→ Texto proporcionado:
· · · ·
Sin embargo, ya en el andén, empujones para subir antes que nadie, codazos para colocar nuestra maleta mejor que el vecino, gritos por estorbar un anciano en el pasillo, broncas para que ni se te ocurra estirar la pierna, ocupación a codazos el reposabrazos… Vamos, que más que un TALGO recordaba a la Polonia de entreguerras o ciertas tertulias sobre el ácido bórico. La única sonrisa, cuando un pobre incauto, cargado de bultos, descubría aterrorizado que se había equivocado de vagón. “Este es el 8 y el suyo es el 1… Va a tener que cruzarse enterito el tren”, le socorría algún samaritano con cara de hada madrastra.

Al final va a ser cierto ese manido latiguillo de la jungla urbana. En el asfalto los demás se nos antojan rivales, invasores de nuestro propio espacio. Enemigos en potencia dispuestos a robarnos el sitio para aparcar, colarse en la panadería o apropiarse del único columpio libre del parque. Al igual que otros depredadores nos rugimos a la mínima, por si acaso. Cualquier día acabaremos marcando nuestro territorio levantando la patita por la calle.

sábado, 7 de octubre de 2006

Los peligros de la moda


Querida Mara:

Sinceramente, ya te lo había comentado, me tienes perplejo. Pensaba que cuando dabais el salto de la cuna al parqué emprendíais una loca carrera a gatas como quads desbocados por la ciudad. En mi imaginación incluso veía atascos de pequeñajos gateando por la guardería, con la puericultura travestida en agente de tráfico. Supuse también que junto a la cartilla de vacunación, el pediatra adjuntaría el correspondiente carné por puntos.

Nada más lejos de la realidad, al parecer. En cuanto nos despistamos, os erguís para trastabillear y acabar con los riñones de los progenitores. Todo el día agachados para serviros de taca-taca y evitar que metáis dedos en enchufes o juguéis a la caída de la Torre de Babel con el perchero.

Observándote dar tus primeros pasos a buen ritmo, uno -torpón de naturaleza- intuye la grandeza del pequeño milagro evolutivo que supuso para nuestros velludos ancestros dar el salto para caminar a dos patas, ahora llamadas piernas. Mantener la estabilidad con el centro de gravedad tan elevado tiene su complicación.
· · · ·
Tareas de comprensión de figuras
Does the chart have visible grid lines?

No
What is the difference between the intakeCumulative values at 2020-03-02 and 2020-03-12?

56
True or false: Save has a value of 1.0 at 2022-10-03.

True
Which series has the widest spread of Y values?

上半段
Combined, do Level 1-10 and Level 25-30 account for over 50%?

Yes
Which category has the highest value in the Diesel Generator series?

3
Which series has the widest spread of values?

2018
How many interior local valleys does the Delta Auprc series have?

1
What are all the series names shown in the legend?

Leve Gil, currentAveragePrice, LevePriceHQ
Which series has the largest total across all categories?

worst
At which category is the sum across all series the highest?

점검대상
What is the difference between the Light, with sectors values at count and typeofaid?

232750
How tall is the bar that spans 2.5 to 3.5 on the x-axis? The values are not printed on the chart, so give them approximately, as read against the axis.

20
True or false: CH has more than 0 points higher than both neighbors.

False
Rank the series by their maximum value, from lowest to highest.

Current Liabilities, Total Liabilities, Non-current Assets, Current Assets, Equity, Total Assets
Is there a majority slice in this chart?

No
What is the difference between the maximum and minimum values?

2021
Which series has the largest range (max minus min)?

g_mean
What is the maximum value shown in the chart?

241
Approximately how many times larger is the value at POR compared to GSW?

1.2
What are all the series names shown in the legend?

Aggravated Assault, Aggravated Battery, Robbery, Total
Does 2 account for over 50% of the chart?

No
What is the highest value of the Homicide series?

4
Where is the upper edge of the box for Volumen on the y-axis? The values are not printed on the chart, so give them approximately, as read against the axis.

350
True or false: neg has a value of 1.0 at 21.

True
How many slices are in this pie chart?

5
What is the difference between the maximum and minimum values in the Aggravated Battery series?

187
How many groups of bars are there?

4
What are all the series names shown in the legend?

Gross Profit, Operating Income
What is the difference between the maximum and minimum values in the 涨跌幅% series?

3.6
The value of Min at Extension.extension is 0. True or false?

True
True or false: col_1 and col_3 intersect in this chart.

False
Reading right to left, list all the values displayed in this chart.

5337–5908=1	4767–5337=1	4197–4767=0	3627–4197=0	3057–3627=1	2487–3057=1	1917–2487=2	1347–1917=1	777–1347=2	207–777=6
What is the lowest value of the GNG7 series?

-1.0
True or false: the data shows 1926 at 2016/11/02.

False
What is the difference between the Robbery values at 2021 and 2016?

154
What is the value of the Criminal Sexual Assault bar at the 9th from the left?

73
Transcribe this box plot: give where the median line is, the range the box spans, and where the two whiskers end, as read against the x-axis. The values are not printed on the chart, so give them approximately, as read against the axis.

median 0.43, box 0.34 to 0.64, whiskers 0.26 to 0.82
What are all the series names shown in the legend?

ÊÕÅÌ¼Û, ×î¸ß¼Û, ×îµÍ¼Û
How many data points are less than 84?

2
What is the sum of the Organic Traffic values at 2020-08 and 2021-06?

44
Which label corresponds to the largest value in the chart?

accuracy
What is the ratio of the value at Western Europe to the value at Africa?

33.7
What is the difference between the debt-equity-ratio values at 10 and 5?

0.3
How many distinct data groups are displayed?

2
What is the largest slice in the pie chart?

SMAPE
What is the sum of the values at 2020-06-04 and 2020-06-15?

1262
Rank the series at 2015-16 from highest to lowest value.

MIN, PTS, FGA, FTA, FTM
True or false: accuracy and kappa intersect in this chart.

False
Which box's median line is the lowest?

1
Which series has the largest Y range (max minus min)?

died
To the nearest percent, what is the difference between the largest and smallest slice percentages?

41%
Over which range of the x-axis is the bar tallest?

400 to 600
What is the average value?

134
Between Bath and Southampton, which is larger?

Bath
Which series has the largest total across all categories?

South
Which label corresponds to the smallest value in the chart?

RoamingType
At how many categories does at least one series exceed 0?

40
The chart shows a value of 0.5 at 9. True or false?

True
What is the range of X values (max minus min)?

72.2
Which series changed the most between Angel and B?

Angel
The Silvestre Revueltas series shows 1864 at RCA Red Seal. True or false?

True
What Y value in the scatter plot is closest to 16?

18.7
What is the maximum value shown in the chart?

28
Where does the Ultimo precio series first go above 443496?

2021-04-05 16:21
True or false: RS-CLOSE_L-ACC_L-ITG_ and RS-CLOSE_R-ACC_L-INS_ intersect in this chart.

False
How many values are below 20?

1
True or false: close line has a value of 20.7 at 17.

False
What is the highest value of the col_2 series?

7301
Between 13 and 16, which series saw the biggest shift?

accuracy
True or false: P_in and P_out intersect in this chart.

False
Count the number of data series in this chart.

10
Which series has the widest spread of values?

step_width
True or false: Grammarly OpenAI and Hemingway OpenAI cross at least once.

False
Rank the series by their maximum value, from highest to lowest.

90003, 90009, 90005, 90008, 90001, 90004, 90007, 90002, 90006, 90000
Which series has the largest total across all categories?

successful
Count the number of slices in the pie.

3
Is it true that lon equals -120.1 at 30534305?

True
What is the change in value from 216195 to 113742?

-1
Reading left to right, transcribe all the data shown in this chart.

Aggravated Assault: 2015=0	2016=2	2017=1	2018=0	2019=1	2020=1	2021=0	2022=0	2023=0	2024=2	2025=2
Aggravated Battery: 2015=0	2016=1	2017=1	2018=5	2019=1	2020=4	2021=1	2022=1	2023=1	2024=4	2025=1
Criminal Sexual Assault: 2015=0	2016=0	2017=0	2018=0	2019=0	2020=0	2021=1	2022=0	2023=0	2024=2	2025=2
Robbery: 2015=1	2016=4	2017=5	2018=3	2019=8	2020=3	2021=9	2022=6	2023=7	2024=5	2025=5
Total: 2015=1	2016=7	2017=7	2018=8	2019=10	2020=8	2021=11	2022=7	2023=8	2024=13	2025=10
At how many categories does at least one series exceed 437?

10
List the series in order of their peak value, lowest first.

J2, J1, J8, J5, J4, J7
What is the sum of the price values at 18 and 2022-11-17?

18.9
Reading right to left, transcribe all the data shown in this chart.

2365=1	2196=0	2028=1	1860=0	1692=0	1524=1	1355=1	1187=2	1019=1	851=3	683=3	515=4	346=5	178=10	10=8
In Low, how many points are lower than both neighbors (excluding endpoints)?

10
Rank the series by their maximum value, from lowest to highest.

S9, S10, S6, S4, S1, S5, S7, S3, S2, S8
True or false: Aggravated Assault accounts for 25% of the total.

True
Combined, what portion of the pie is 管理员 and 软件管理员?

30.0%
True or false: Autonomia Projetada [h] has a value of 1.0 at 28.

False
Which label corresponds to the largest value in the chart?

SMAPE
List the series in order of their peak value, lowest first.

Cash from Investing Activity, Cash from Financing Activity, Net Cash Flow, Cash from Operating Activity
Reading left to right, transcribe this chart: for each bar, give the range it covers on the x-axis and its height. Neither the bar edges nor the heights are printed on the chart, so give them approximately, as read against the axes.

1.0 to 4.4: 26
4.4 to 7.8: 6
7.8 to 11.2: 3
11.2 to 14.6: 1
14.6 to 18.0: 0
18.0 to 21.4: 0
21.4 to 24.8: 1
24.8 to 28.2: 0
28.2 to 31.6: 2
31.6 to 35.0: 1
· · · ·
→ Uso de la información:
1. Responda con base en el texto proporcionado:
(a) ¿Qué número tiene el vagón que corresponde al viajero equivocado?
(b) ¿Qué fecha figura en el texto proporcionado?
(c) ¿A quién va dirigida la carta?
2. Enumere todos los comportamientos que, según el texto proporcionado, se producen ya en el andén.
3. Reescriba el fragmento del texto proporcionado que comienza con las palabras "Observándote dar tus" y termina con "tiene su complicación.", cambiando "ancestros" por "antepasados".

→ Resultados por tarea:
1.
(a) El 1.
(b) Sábado, 7 de octubre de 2006.
(c) A Mara.

2.
- Empujones para subir antes que nadie
- Codazos para colocar nuestra maleta mejor que el vecino
- Gritos por estorbar un anciano en el pasillo
- Broncas para que ni se te ocurra estirar la pierna
- Ocupación a codazos del reposabrazos

3.
Observándote dar tus primeros pasos a buen ritmo, uno -torpón de naturaleza- intuye la grandeza del pequeño milagro evolutivo que supuso para nuestros velludos antepasados dar el salto para caminar a dos patas, ahora llamadas piernas. Mantener la estabilidad con el centro de gravedad tan elevado tiene su complicación.